Why Bother To Let Freedom Ring?

Why Bother To Let Freedom Ring?

It is the 4th of July weekend. Tomorrow is Independence Day. It is the official day Americans remember and celebrate how our country came to be the self-governing country that it is. The American Revolutionary War put an end to Britain’s rule over the colonists and America established itself as a democracy, a free country.  

We Have All We Need

My instruction in democracy came from public education. In first grade I learned to stand, place my right hand over my heart and say The Pledge of Allegiance. The words allegiance, indivisible, liberty and justice were not easy to pronounce, and even harder to understand. But after repeating those thirty-one words every day for the twelve years that I attended parochial and public schools, I got the gist of what the American flag stands for.
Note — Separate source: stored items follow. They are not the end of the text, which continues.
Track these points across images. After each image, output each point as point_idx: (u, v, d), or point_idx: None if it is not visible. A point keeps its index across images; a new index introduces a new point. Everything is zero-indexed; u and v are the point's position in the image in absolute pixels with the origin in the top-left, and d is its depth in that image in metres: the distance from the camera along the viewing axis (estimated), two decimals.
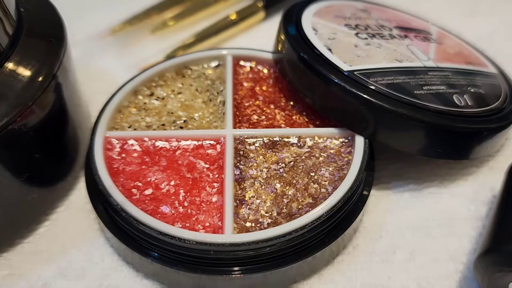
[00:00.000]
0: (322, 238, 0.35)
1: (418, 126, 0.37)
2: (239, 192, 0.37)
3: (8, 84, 0.33)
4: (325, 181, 0.37)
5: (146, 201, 0.36)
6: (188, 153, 0.39)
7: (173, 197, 0.36)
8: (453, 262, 0.37)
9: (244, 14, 0.52)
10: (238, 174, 0.37)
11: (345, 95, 0.37)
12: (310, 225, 0.34)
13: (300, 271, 0.36)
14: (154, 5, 0.53)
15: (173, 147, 0.39)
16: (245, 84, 0.44)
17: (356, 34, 0.42)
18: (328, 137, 0.40)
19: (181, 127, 0.41)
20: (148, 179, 0.37)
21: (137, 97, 0.43)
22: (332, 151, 0.39)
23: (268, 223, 0.35)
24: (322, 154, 0.39)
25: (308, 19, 0.42)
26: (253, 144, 0.39)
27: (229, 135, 0.39)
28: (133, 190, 0.37)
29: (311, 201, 0.36)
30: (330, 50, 0.40)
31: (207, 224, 0.35)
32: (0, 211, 0.36)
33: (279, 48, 0.42)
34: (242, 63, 0.45)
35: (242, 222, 0.35)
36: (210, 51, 0.46)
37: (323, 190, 0.37)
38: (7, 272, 0.37)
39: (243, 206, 0.36)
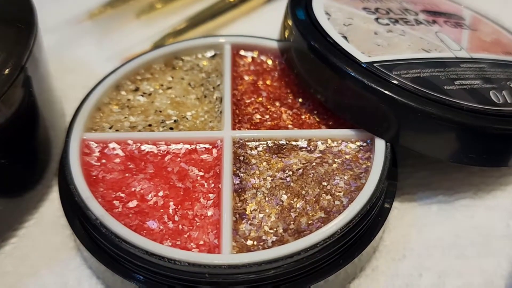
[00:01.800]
0: (336, 259, 0.35)
1: (449, 127, 0.37)
2: (238, 204, 0.37)
3: None
4: (339, 192, 0.37)
5: (130, 215, 0.36)
6: (179, 159, 0.39)
7: (161, 210, 0.36)
8: (489, 287, 0.37)
9: None
10: (237, 184, 0.37)
11: (363, 91, 0.37)
12: (322, 243, 0.34)
13: None
14: None
15: (161, 152, 0.39)
16: (246, 77, 0.44)
17: (376, 19, 0.42)
18: (343, 140, 0.40)
19: (171, 128, 0.41)
20: (133, 189, 0.37)
21: (120, 93, 0.43)
22: (347, 156, 0.39)
23: (272, 241, 0.35)
24: (336, 160, 0.39)
25: (320, 2, 0.43)
26: (255, 148, 0.39)
27: (227, 138, 0.39)
28: (114, 202, 0.37)
29: (323, 215, 0.36)
30: (345, 38, 0.40)
31: (202, 242, 0.35)
32: None
33: (286, 36, 0.42)
34: (242, 53, 0.45)
35: (243, 240, 0.35)
36: (205, 39, 0.46)
37: (337, 202, 0.37)
38: None
39: (243, 221, 0.36)
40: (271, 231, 0.35)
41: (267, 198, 0.37)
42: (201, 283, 0.34)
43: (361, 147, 0.39)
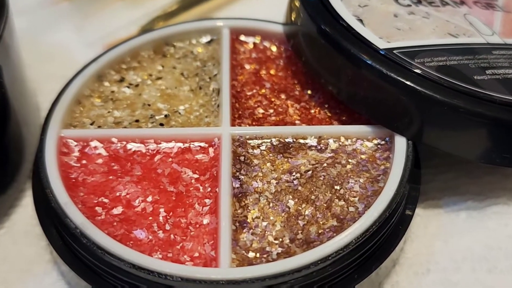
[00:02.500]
0: (351, 273, 0.35)
1: (479, 123, 0.37)
2: (239, 211, 0.36)
3: None
4: (354, 196, 0.37)
5: (115, 223, 0.36)
6: (170, 159, 0.39)
7: (150, 218, 0.36)
8: None
9: None
10: (237, 188, 0.37)
11: (381, 81, 0.37)
12: (334, 255, 0.34)
13: None
14: None
15: (150, 151, 0.39)
16: (247, 66, 0.44)
17: None
18: (359, 137, 0.39)
19: (161, 124, 0.40)
20: (117, 194, 0.37)
21: (102, 84, 0.43)
22: (363, 156, 0.39)
23: (278, 253, 0.35)
24: (350, 160, 0.39)
25: None
26: (258, 147, 0.39)
27: (225, 135, 0.39)
28: (97, 208, 0.37)
29: (335, 223, 0.36)
30: (361, 21, 0.39)
31: (197, 254, 0.35)
32: None
33: (293, 19, 0.42)
34: (243, 38, 0.45)
35: (244, 251, 0.35)
36: (200, 22, 0.46)
37: (351, 209, 0.36)
38: None
39: (244, 231, 0.36)
40: (276, 241, 0.35)
41: (271, 204, 0.37)
42: None
43: (379, 146, 0.39)
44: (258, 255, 0.35)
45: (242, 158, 0.38)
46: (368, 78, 0.37)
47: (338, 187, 0.37)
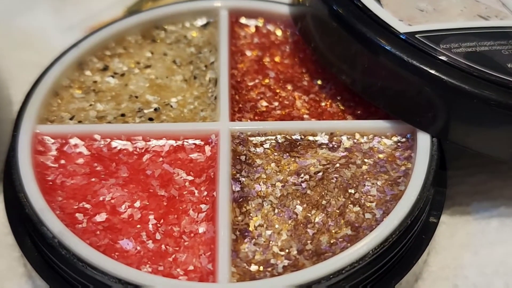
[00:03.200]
0: None
1: None
2: (239, 218, 0.36)
3: None
4: (371, 201, 0.37)
5: (98, 232, 0.36)
6: (161, 159, 0.39)
7: (138, 225, 0.36)
8: None
9: None
10: (238, 191, 0.37)
11: (401, 70, 0.37)
12: (349, 269, 0.34)
13: None
14: None
15: (138, 150, 0.39)
16: (249, 53, 0.44)
17: None
18: (376, 134, 0.39)
19: (151, 119, 0.40)
20: (101, 199, 0.37)
21: (84, 73, 0.42)
22: (381, 156, 0.39)
23: (284, 266, 0.35)
24: (366, 160, 0.38)
25: None
26: (261, 145, 0.39)
27: (224, 131, 0.39)
28: (77, 215, 0.36)
29: (349, 232, 0.36)
30: (378, 1, 0.39)
31: (191, 267, 0.35)
32: None
33: None
34: (243, 20, 0.45)
35: (245, 264, 0.35)
36: (195, 3, 0.46)
37: (368, 215, 0.36)
38: None
39: (246, 240, 0.36)
40: (282, 253, 0.35)
41: (276, 210, 0.37)
42: None
43: (399, 144, 0.39)
44: (261, 268, 0.35)
45: (243, 158, 0.38)
46: (387, 66, 0.37)
47: (352, 191, 0.37)
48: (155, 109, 0.41)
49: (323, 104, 0.41)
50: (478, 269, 0.39)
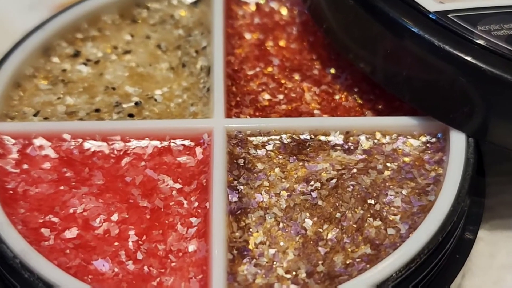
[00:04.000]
0: None
1: None
2: (237, 234, 0.35)
3: None
4: (394, 214, 0.35)
5: (68, 251, 0.34)
6: (143, 163, 0.37)
7: (116, 243, 0.35)
8: None
9: None
10: (235, 202, 0.36)
11: (431, 56, 0.35)
12: None
13: None
14: None
15: (116, 152, 0.38)
16: (248, 36, 0.43)
17: None
18: (400, 133, 0.38)
19: (131, 115, 0.39)
20: (71, 211, 0.36)
21: (50, 60, 0.42)
22: (407, 159, 0.37)
23: None
24: (389, 165, 0.37)
25: None
26: (263, 146, 0.38)
27: (218, 130, 0.38)
28: (43, 230, 0.35)
29: (369, 251, 0.34)
30: None
31: None
32: None
33: None
34: None
35: None
36: None
37: (391, 231, 0.35)
38: None
39: (245, 261, 0.34)
40: (289, 275, 0.34)
41: (281, 225, 0.35)
42: None
43: (428, 145, 0.38)
44: None
45: (241, 162, 0.37)
46: (414, 51, 0.36)
47: (372, 202, 0.36)
48: (136, 103, 0.40)
49: (337, 97, 0.40)
50: None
Allegiance, indivisible, liberty and justice are important and powerful words. Words that remind me of the extraordinary qualities of our democracy. 

I am grateful that I have never lived under any other kind of government other than a democratic one. I have read stories of others living under dictatorships, communism and monarchy. Those forms of government pale in comparison to ours. I remember how my fifth grade teacher explained to us that a democracy was a form of government that was by the people and for the people. And a friend of mine has commented more than once that although our government is imperfect, it is better than any of the other ones that are out there. 
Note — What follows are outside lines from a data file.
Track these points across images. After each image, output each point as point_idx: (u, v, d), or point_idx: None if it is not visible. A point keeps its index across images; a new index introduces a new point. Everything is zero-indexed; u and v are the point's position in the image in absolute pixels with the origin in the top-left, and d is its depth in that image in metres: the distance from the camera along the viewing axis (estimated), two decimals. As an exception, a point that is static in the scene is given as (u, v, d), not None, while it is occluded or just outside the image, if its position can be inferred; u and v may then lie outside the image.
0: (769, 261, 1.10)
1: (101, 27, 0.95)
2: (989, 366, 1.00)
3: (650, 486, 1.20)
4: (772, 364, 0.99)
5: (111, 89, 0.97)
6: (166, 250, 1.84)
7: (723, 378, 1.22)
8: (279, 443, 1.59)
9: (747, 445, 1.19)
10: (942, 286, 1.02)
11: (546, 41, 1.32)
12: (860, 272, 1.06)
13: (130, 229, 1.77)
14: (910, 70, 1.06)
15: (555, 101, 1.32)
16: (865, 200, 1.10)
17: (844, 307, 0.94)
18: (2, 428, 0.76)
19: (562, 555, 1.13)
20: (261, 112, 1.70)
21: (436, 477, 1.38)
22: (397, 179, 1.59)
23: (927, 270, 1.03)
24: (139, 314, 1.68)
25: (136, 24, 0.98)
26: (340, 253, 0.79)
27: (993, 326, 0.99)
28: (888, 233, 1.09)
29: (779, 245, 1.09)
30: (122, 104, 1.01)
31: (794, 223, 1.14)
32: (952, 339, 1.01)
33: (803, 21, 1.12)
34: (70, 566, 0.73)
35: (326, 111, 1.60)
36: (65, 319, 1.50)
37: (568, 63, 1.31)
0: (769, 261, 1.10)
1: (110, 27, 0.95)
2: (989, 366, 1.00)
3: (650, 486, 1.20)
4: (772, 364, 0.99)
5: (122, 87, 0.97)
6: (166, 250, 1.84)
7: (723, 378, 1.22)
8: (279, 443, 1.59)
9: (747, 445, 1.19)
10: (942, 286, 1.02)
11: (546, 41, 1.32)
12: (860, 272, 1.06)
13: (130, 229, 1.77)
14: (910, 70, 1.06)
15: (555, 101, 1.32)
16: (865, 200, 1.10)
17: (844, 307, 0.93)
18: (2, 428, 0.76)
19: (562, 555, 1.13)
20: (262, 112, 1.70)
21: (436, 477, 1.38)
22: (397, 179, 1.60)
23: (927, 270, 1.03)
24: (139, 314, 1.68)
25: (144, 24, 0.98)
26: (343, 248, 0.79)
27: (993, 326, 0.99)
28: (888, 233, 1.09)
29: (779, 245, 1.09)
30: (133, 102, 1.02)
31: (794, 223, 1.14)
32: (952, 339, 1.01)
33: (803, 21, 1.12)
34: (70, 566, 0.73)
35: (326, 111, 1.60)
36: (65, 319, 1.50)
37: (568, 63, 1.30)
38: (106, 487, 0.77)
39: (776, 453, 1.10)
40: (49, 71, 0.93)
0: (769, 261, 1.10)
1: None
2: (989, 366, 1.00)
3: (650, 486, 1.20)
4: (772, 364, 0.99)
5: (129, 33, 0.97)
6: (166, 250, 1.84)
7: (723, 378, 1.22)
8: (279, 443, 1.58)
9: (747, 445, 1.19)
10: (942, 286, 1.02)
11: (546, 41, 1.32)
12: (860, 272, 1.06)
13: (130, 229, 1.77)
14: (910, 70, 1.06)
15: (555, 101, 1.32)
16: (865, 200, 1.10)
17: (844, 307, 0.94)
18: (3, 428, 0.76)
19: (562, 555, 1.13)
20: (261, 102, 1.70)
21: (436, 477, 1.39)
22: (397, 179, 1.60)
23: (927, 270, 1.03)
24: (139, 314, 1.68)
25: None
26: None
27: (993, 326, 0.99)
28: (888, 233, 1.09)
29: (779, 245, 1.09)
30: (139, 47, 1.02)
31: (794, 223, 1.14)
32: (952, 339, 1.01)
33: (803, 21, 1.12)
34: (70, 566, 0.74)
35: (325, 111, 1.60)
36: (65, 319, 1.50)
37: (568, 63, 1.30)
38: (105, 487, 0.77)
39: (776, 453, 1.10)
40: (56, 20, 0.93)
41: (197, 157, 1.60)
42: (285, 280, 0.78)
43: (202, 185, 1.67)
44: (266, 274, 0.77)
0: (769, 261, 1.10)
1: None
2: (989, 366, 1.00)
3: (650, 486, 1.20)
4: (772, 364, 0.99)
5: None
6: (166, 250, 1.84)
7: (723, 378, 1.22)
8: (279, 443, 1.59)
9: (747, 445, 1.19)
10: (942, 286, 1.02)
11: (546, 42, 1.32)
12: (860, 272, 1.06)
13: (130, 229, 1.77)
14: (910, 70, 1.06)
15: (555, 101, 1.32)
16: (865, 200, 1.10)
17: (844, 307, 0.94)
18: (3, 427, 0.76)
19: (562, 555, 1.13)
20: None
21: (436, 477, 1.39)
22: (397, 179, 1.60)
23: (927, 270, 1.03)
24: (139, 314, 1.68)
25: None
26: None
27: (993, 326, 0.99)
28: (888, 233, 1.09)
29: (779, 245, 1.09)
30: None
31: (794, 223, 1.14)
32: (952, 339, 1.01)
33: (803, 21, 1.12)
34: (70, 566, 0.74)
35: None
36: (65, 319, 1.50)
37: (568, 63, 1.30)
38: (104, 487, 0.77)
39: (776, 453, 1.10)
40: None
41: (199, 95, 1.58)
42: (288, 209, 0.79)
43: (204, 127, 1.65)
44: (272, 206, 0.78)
George Washington, Benjamin Franklin and Abraham Lincoln are pillars of American history. These men set high standards for living. Their way of life represented the philosophy of young America. Washington displayed honesty and integrity. Franklin’s life showed self-discipline and courtesy and Lincoln exemplified moral courage and patience. These men understood their responsibility to live wisely in their freedom. Though imperfect, these U.S. citizens were not intimidated. They lived by a code of decency. They may be long gone, but still stand as trustworthy examples. 

We can’t talk about Independence Day without recalling the Declaration of Independence, the document that states the rights and the philosophy of our country. Who does not know that as citizens we have the freedom to vote or not, to own a gun or not, to practice religion or not, and speak out or not. 
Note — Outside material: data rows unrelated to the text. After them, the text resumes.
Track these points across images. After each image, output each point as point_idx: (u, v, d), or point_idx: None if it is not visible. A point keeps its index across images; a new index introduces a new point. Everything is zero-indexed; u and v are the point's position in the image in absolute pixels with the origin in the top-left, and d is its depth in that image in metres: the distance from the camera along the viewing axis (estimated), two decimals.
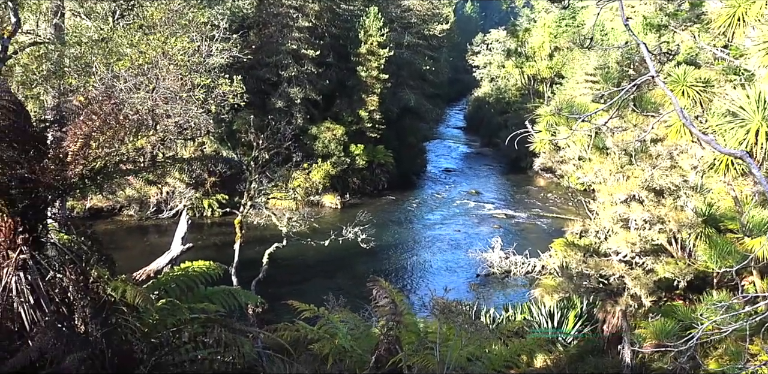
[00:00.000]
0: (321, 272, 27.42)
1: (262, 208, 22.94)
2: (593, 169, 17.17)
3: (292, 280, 25.85)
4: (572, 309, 19.20)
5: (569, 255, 17.56)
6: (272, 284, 21.74)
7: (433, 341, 8.18)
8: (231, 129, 32.81)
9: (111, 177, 7.97)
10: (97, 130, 7.52)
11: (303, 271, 27.32)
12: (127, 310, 8.00)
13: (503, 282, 27.24)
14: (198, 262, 10.31)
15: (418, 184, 44.98)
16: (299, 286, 25.00)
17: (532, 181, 45.36)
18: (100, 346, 7.29)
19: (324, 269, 27.63)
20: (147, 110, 8.99)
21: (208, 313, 9.16)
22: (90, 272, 7.71)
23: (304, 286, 25.07)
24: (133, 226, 32.65)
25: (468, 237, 33.23)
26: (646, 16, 30.49)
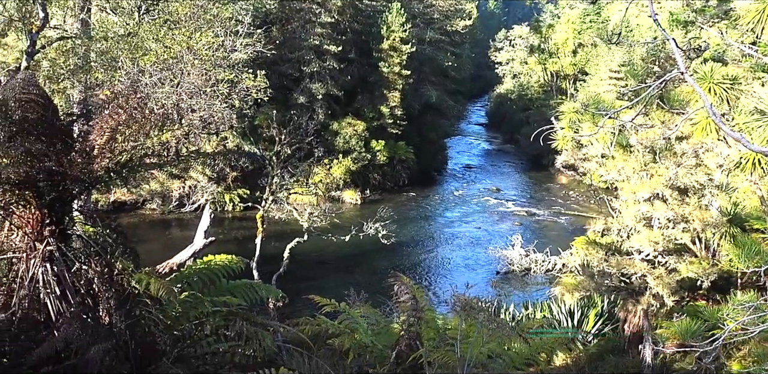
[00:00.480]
0: (341, 267, 27.50)
1: (284, 203, 23.04)
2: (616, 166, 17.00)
3: (313, 275, 25.96)
4: (593, 307, 19.05)
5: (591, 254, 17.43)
6: (293, 278, 21.86)
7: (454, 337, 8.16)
8: (253, 124, 32.97)
9: (136, 170, 8.04)
10: (123, 124, 7.60)
11: (323, 266, 27.43)
12: (151, 302, 8.07)
13: (523, 279, 27.11)
14: (220, 256, 10.37)
15: (438, 180, 44.88)
16: (320, 281, 25.10)
17: (554, 178, 45.03)
18: (124, 337, 7.37)
19: (344, 264, 27.71)
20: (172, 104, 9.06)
21: (230, 306, 9.22)
22: (115, 264, 7.80)
23: (324, 281, 25.16)
24: (156, 220, 33.00)
25: (488, 235, 33.11)
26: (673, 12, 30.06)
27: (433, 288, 25.70)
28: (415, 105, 42.52)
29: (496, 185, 43.05)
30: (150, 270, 8.45)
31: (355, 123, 38.33)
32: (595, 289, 18.79)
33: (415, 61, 41.23)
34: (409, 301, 8.62)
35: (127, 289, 7.73)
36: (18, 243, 7.55)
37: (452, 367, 7.80)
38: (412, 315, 8.37)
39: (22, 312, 7.26)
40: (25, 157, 7.14)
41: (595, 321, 18.53)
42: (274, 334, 10.51)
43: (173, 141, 8.62)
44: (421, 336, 8.62)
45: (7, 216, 7.46)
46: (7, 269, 7.59)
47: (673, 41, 4.48)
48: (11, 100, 7.38)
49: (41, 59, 14.42)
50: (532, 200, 40.15)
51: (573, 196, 40.13)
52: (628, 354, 16.65)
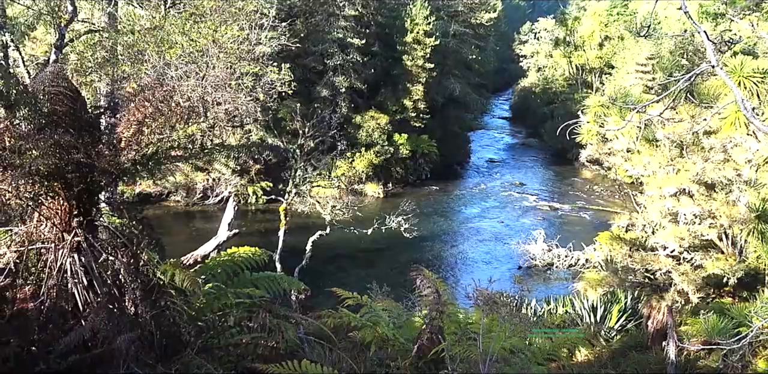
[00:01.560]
0: (364, 260, 27.59)
1: (306, 196, 23.13)
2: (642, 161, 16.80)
3: (335, 268, 26.08)
4: (616, 303, 18.90)
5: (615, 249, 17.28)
6: (315, 271, 21.98)
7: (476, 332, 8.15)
8: (276, 117, 33.09)
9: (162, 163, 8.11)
10: (149, 117, 7.67)
11: (346, 259, 27.54)
12: (176, 293, 8.16)
13: (545, 274, 26.98)
14: (244, 248, 10.45)
15: (461, 174, 44.74)
16: (342, 274, 25.21)
17: (578, 172, 44.64)
18: (149, 328, 7.47)
19: (367, 257, 27.79)
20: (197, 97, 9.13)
21: (253, 298, 9.30)
22: (141, 255, 7.89)
23: (346, 274, 25.27)
24: (180, 212, 33.36)
25: (510, 229, 32.97)
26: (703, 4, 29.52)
27: (455, 283, 25.66)
28: (439, 98, 42.35)
29: (519, 179, 42.79)
30: (175, 262, 8.55)
31: (378, 116, 38.31)
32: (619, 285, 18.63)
33: (439, 55, 41.03)
34: (431, 295, 8.61)
35: (153, 280, 7.82)
36: (47, 234, 7.67)
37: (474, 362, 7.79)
38: (434, 309, 8.37)
39: (51, 301, 7.39)
40: (54, 149, 7.23)
41: (618, 317, 18.39)
42: (296, 326, 10.59)
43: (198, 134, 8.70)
44: (443, 330, 8.62)
45: (37, 207, 7.58)
46: (36, 259, 7.72)
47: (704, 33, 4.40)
48: (40, 92, 7.48)
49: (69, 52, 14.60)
50: (555, 195, 39.86)
51: (597, 191, 39.75)
52: (652, 351, 16.50)
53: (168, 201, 34.14)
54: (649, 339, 17.12)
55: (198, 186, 34.13)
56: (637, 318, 18.23)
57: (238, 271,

I am grateful for the democracy I live under, and for its extraordinary qualities. As  citizens, we are privileged to enjoy our freedoms. Yet I am pretty sure that the health of our freedom is reliant on the health of its citizens. We already have all that we need to be a free country, but maybe like Washington, Franklin and Lincoln, we ought to consider living wisely in our freedom. 

Why bother to let freedom ring? It is worth it to celebrate the gift of liberty we already possess and to live wisely so that it remains.